Thursday, May 23, 2024

1958 Yankee of the Past: Woody Held

"After three successive spring tryouts with the Yankees, Woody was one of the key players in the seven-man trade that sent him to the A's last year. He justified their confidence, rapping 37 extra-base hits, including 20 homers.
His troubles with grounders forced him to switch from shortstop to the outfield. Woody threw out 12 baserunners with his arm last year."

-1958 Topps No. 202

PITCHER'S FRIEND
A's Say Woody Held Cuts Off Six Runs A Week By Catches In Center Field
"Some three or four springs ago the Yankee camp at St. Pete was overstocked with shortstops as Casey Stengel began preparations for that inevitable day when Phil Rizzuto could no longer handle the assignment. With hands shoved in his back pockets, Ol' Case watched from the sidelines while various operatives scooped up scorching grounders in a fielding drill. Much in the fashion of a tourist guide, the Yankee skipper pointed out the sights.
'And this here feller,' he was saying, 'is a feller which has a treemenjous arm. He throws so good I might make him an outfielder.'
And on he rambled, never stopping to identify Woodson George Held. By last spring, however, the Ol' Perfessor had made up his mind.
'You start workin' in the outfield,' he said to Held. But Stengel was not the only one to observe the fly-catching potential of the then 25-year-old rookie. Held was learning his trade on the Denver farm when the big trade of Billy Martin was made with Kansas City. The Athletics demanded Held as part of the deal and the Bombers yielded.
'We couldn't even have gotten as high as seventh without him,' says Tom Gorman, the relief specialist. 'He was a friend of every pitcher on our staff.
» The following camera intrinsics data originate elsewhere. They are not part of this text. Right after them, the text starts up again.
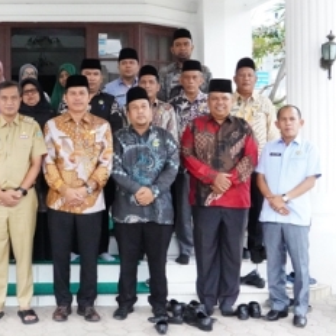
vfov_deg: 29.0
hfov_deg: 27.9
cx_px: 28
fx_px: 648
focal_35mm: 59
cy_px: 130
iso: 16000
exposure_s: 1/2000
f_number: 9
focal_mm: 24
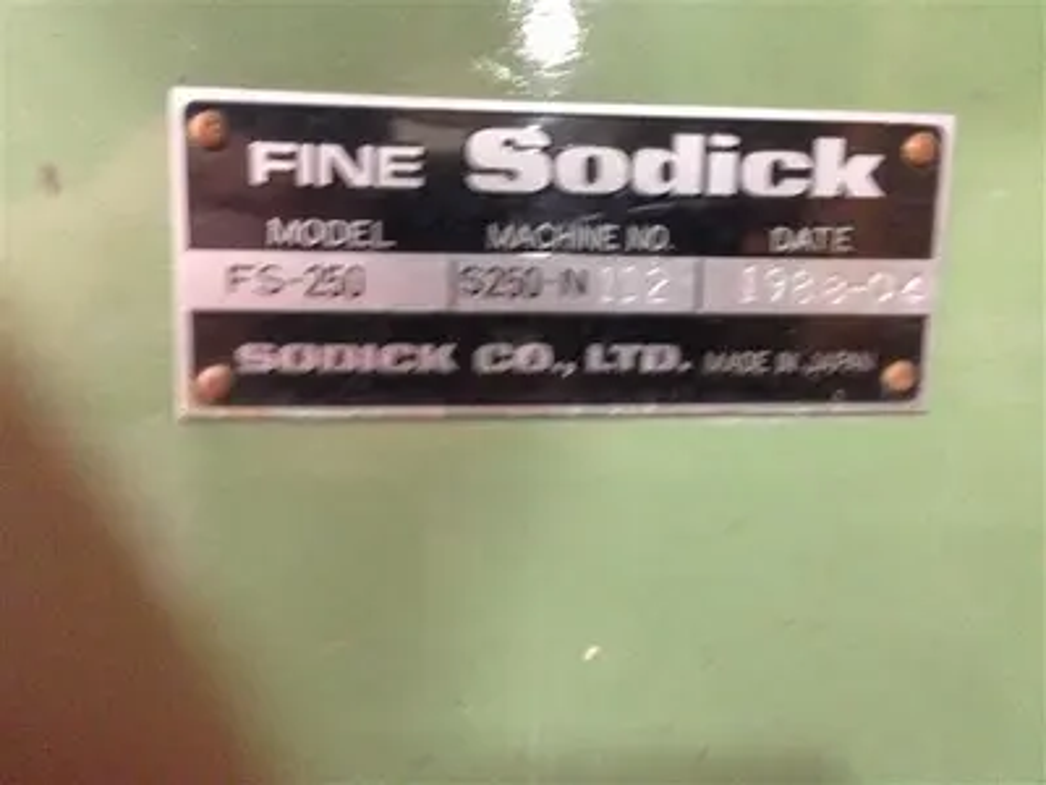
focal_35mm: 33
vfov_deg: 42.9
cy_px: 392
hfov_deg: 55.4
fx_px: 997
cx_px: 523
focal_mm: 4.13
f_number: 2.4
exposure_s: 1/15
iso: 800
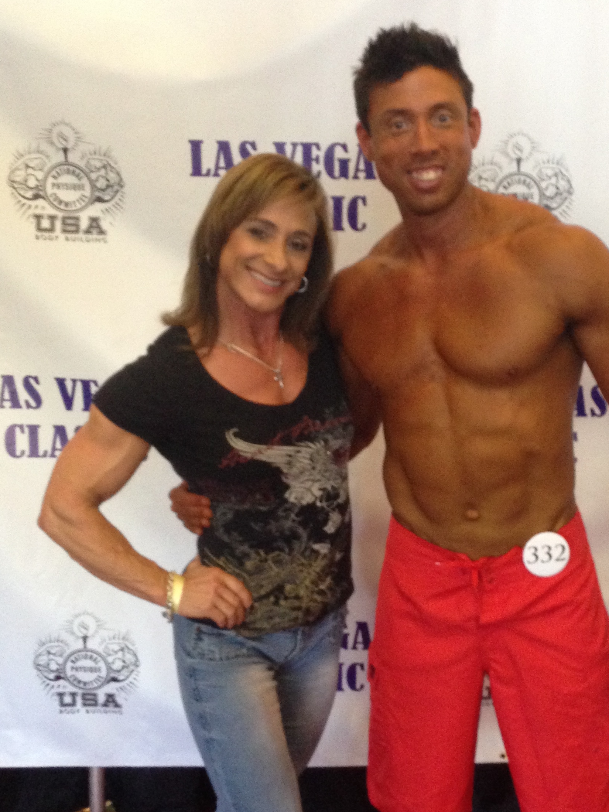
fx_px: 1149
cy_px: 423
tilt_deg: -11.9
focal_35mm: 49
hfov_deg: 29.5
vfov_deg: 38.9
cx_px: 406
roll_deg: -1.0
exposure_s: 1/20
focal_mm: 4.12
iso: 320
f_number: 2.4
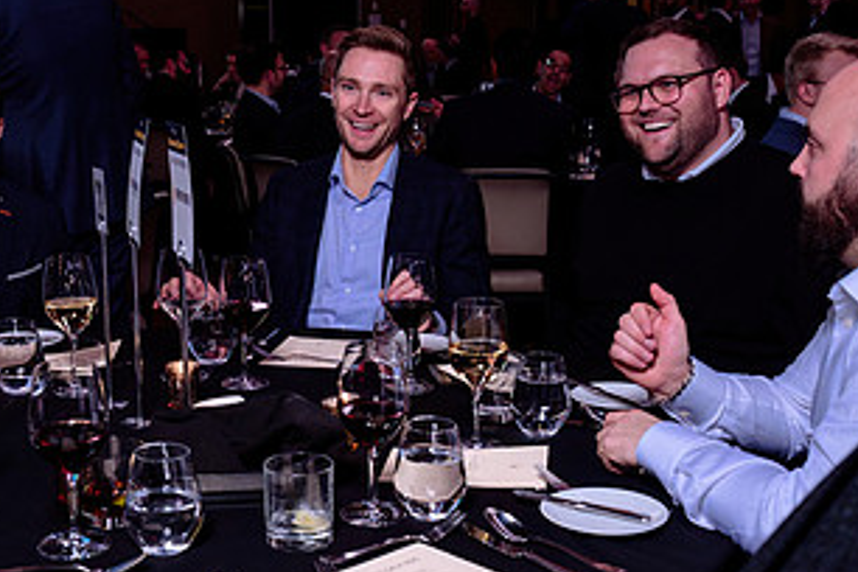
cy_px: 375
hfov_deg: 36.9
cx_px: 397
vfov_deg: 24.9
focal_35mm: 54
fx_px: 1287
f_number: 4
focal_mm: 26
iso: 800
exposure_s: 1/40
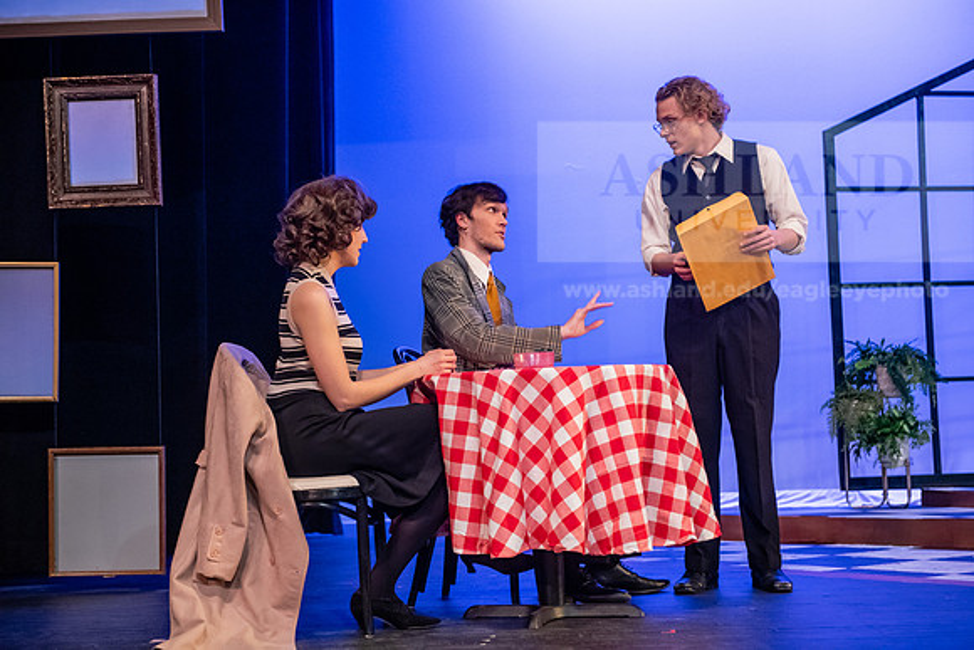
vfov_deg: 21.9
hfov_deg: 32.4
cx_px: 487
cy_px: 325
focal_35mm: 62
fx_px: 1678
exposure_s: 1/200
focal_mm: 62
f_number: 3.2
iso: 3200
His catches cut off at least six runs a week.'
'I rate Held as the second best center fielder in the league,' says Harry Craft, his manager. 'Jimmy Piersall of the Red Sox has it on him by just a shade, but before this year is out Woody may be better than Jimmy.'
The development of this one-time Yankee farmhand has been a mite startling. Yet he has always been versatile. As a schoolboy he was an outfielder, signed a pro contract as a pitcher, became a shortstop, switched to third base and is now an outfielder for keeps.
How good is he? A grateful Gorman bobbed up with an example.
'I was pitching against Duke Maas of the Tigers,' said Tom. 'In the first inning there were two on and two out when Harvey Kuenn came to bat. He creamed one. Woody raced back to the wall and made as sensational a backhand catch is I ever saw. I thought he left his skin on the wall. That's how close he had to go.
'In the thirteenth inning- I'd left for a pinch hitter in the tenth- the Tigers were threatening again with one out. Jimmy Small was on second when the batter smashed one to center for a single. Small is fast, but Held fielded the ball so quickly that Small didn't dare go past third.
'Ray Boone got one with the fat part of his bat and shot a low line-drive to deep center. It looked like a certain hit. Woody came in to make a circus catch. Then he threw a strike to the plate and nailed Small trying to score from third. It was a double play and we won in the fourteenth.'
Nodding somewhat appreciatively at this graphic recital was Craft.
'Woody made a catch on Harry Simpson in the Yankee Stadium that was almost as good as the one Willie Mays pulled on Vic Wertz in the 1954 World Series. It was just to the right of the monuments, about 460 feet from the plate. It was beautiful.'
The Kansas Citys were in slumps more than they were out of them last season because the country cousins of the Yankees are a rather dreadful ball club. In fact, they'd be worse off if they hadn't made all the deals they did make with their rich relations.  But their most dismal came when Held was invalided after a too abrupt visit with a wall in Washington. Without Woody, the A's had a solid week of defeats.
Russ Kemmerer, of all people, accidentally belted one deep. Woody raced back for the ball and got his glove on it with a backhand seizure. But he couldn't stop and his unprotected face smashed against the wall. He spun around and crumpled to the ground with the ball and glove in his lap. The ball trickled to the grass. Kemmerer, assuming the catch was completed, started to return to the dugout.
'Run, run!' hollered all the Washingtons. So the big pitcher got himself an inside-the-park home run, mainly because the Athletics were afraid to jostle the stricken hero and recover the ball.
'Will he be gun shy when he returns,' Craft asked himself. He had to wait more than a week for an answer. Woody ran boldly against the fence to rob a hitter of an extra-base hit. The question was answered.
Woody is a comparatively little guy, being five feet ten inches and 170 pounds. But he's solid, compact and generates power. After all, he did slam 20 homers last year.
The Athletics wish the Yankees would keep giving them players like Woodson George Held."